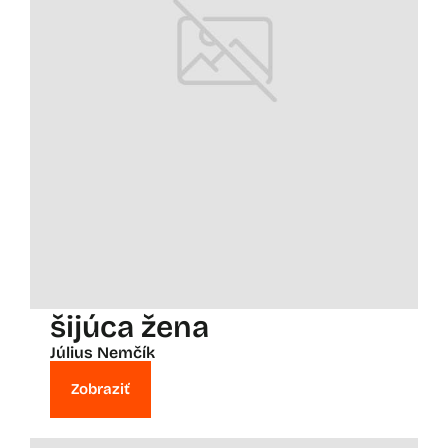
šijúca žena
Július Nemčík
Zobraziť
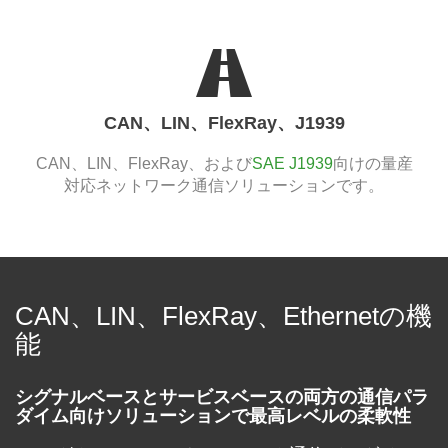
CAN、LIN、FlexRay、J1939
CAN、LIN、FlexRay、および
SAE J1939
向けの量産
対応ネットワーク通信ソリューションです。
CAN、LIN、FlexRay、Ethernetの機
能
シグナルベースとサービスベースの両方の通信パラ
ダイム向けソリューションで最高レベルの柔軟性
··········
WHAT YOU SHOULD DO:
Each line from the one with "Július Nemčík" to the last line of the listing should be returned exactly, both ends included, and no picture with them.

RESPONSE BELOW:
Július Nemčík
Zobraziť
CAN、LIN、FlexRay、J1939
CAN、LIN、FlexRay、および
SAE J1939
向けの量産
対応ネットワーク通信ソリューションです。
CAN、LIN、FlexRay、Ethernetの機
能
シグナルベースとサービスベースの両方の通信パラ
ダイム向けソリューションで最高レベルの柔軟性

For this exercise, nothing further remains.